Sitka is rich in culture, history, and natural beauty. You can learn about native Tlingit culture, its time as the capital of Russian America, and its importance to the United States from the Klondike Gold Rush to hosting a WWII fort. That’s not to mention all of the exciting outdoor adventures you can have on the water, in the sky, or deep in the Tongass National Forest.
Read on for the best things to do in Sitka, Alaska:
The Alaska Raptor Center treats and rehabilitates about 200 bald eagles and other wild birds each year. When you visit the center, which sprawls over 17 acres up against the Tongass National Forest and the Indian River, you can view the eagles, hawks, falcons, and owls up close.
Before there were people in Alaska searching for gold or building towns, bears ruled the land. At the Fortress of the Bear, you can see rescued bears up close. On the premium Sitka tour, you can visit both the Fortress of the Bear and the Raptor Center.
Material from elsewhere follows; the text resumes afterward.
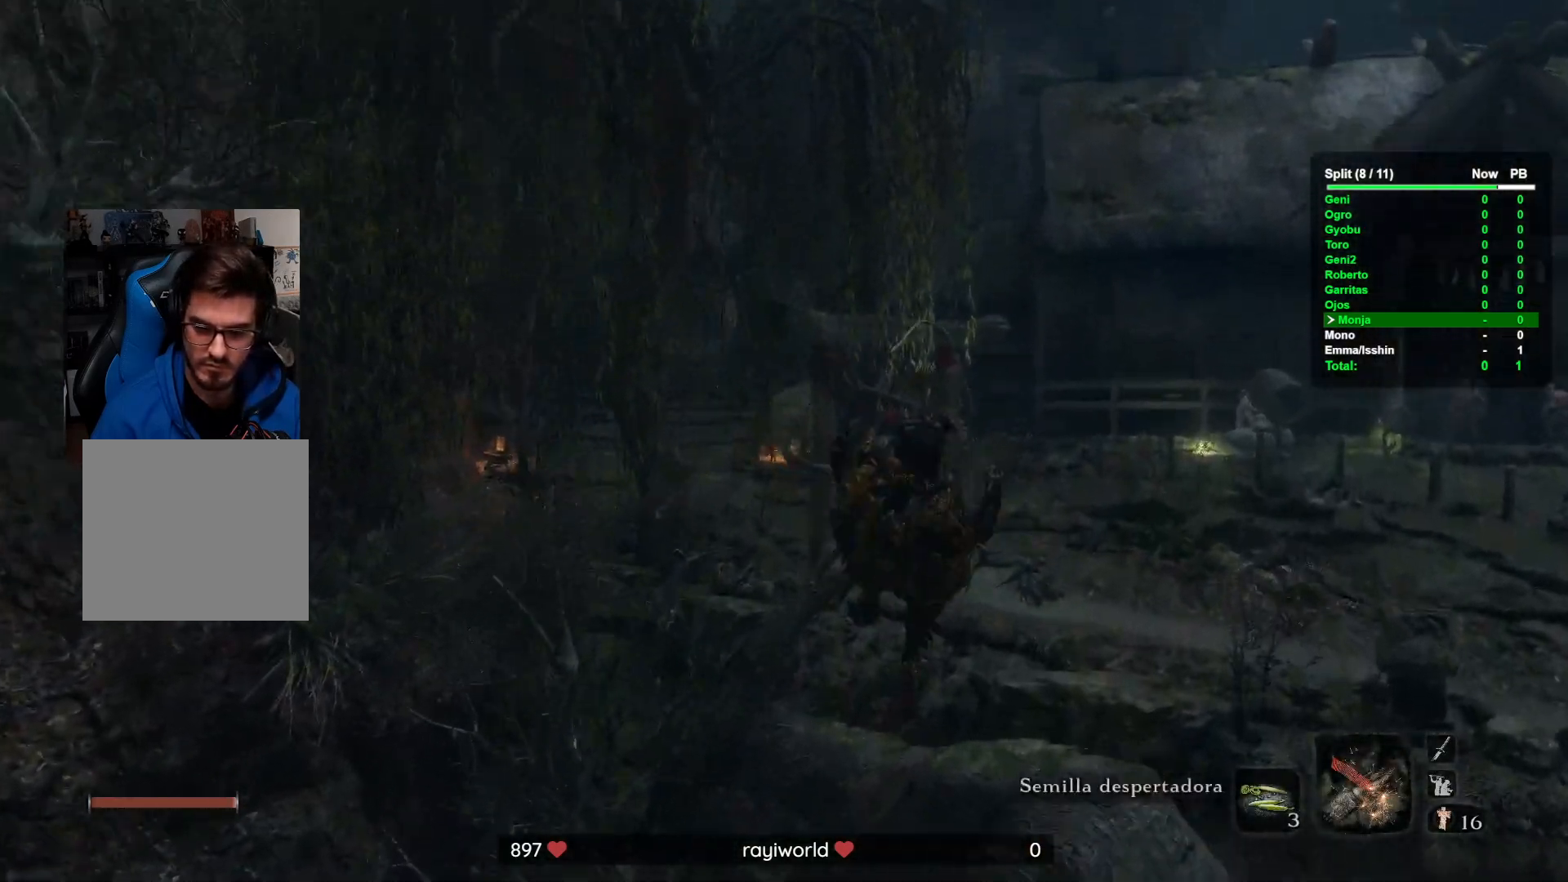
{"buttons": [], "left_stick": "up", "right_stick": "center", "button_events": []}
The Sitka National Historic Park is the site of a battle between Russian traders and indigenous Kiks.ádi Tlingit. It offers a scenic coastal trail, where you can view totem poles, and a chance to explore the restored Russian Bishop’s House.
Image Source: Friends of Sheldon Jackson Museum
The Rev. Dr. Sheldon Jackson was a Presbyterian missionary who served as General Agent for Education in Alaska in the 1890s. He traveled throughout Alaska on his annual trips and collected nearly 5,000 items, many of which are on display at the museum. Here you'll find totems, kayaks, masks, baskets and more. The museum is located on the campus of Dr. Sheldon Jackson college and is a short walk from downtown Sitka.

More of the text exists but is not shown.